● Problem details
According to the web crawling extract below, why does a crawler have to move through pagination, and why should it respect rate limits while doing so?

● Page extract
** start **
This guide will teach you how to build and optimize a Golang web crawler using real-world examples. And, before we dive in, you'll also get some useful supplementary information.

Without further ado, let's see what fun stuff we have for you today!

What Is Web Crawling?

Web crawling, at its core, involves systematically navigating websites to extract useful data. A web crawler (often called a spider) fetches web pages, parses their content, and processes the information to meet specific goals, such as indexing or data aggregation. Let’s break it down:

Web crawlers send HTTP requests to retrieve web pages from servers and process the responses. Think of it like a polite handshake between your crawler and the website—“Hello, may I take your data for a spin?”

Once the page is fetched, the crawler extracts relevant data by parsing the HTML. DOM structures help break the page into manageable chunks, and CSS selectors act like a precise pair of tweezers, plucking out the elements you need.

Most websites spread their data across multiple pages. Crawlers need to navigate this labyrinth of pagination, all while respecting rate limits to avoid looking like a data-hungry bot on steroids.

Why Golang is Perfect for Web Crawling in 2025

If web crawling were a race, Golang would be the sports car you'd want in your garage. Its unique features make it the go-to language for modern web crawlers.
** end **
● Supplied information
** start **
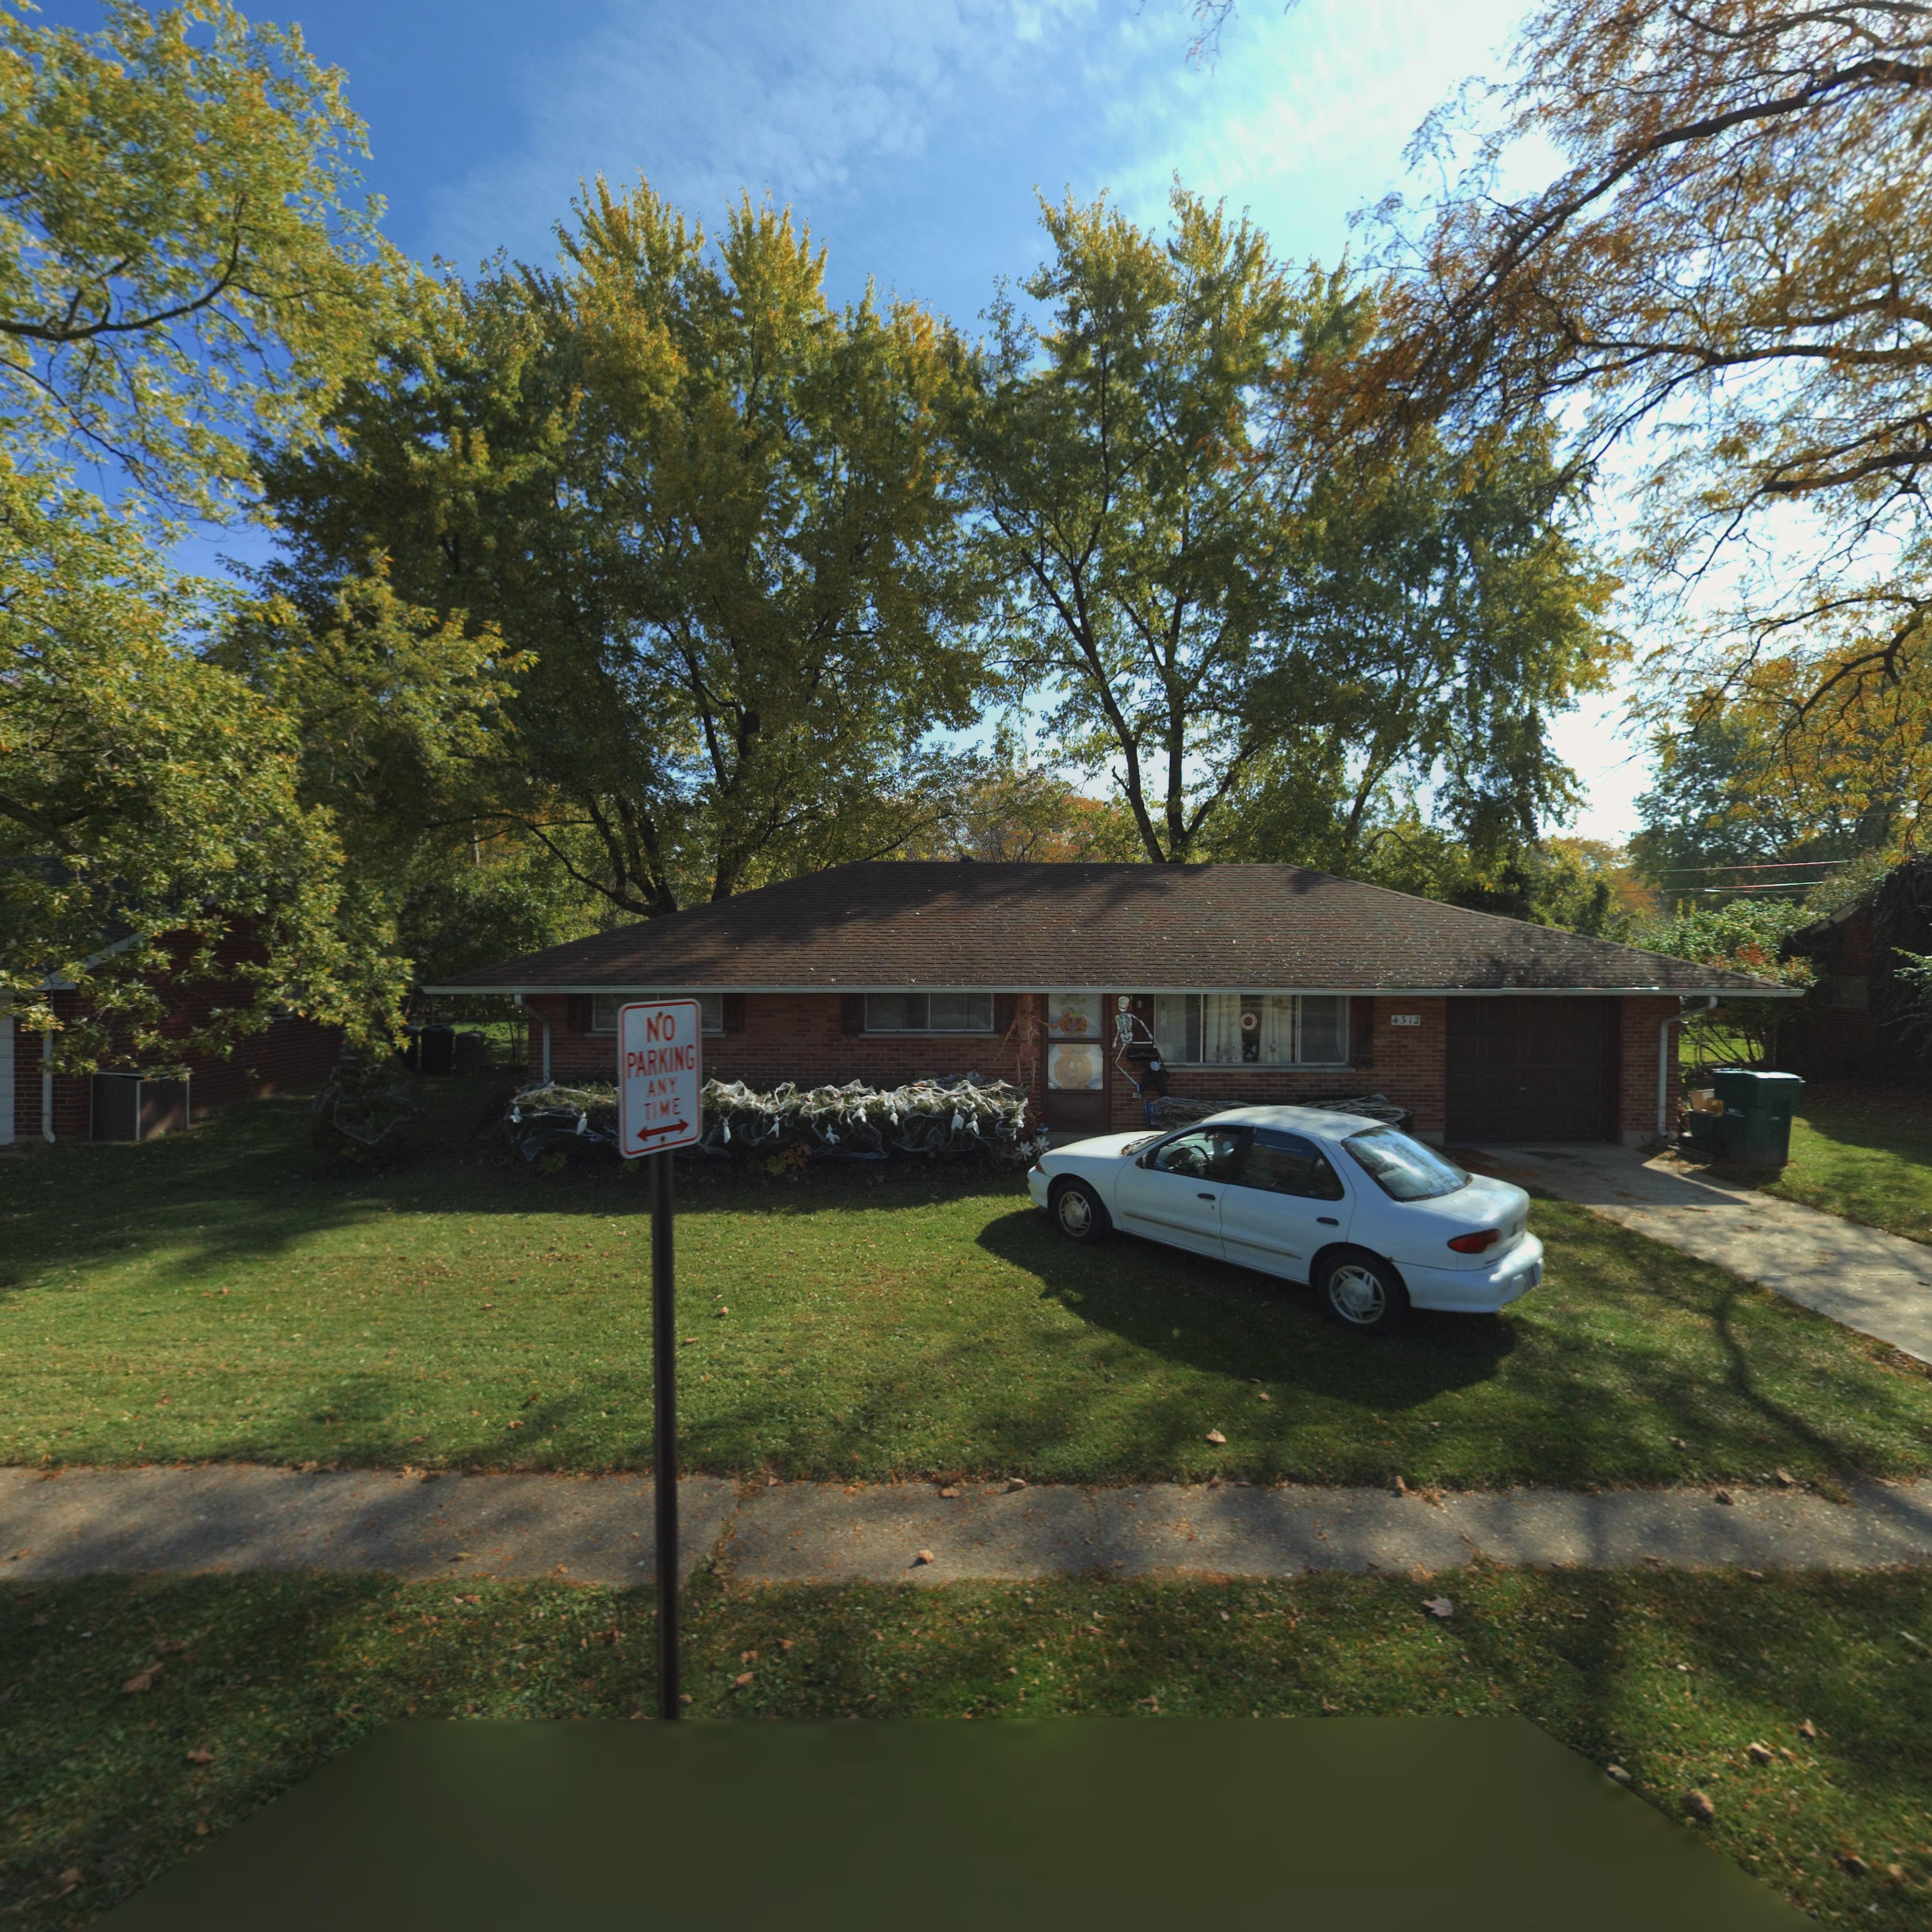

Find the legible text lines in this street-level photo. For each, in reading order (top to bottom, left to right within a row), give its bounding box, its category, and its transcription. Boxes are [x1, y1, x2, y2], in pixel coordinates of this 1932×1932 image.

[1391, 1014, 1420, 1025] StreetNumber: 4312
** end **
● Response to this exercise
A crawler has to move through pagination because most websites spread their data across multiple pages. It should respect rate limits so that it doesn't look like a data-hungry bot on steroids.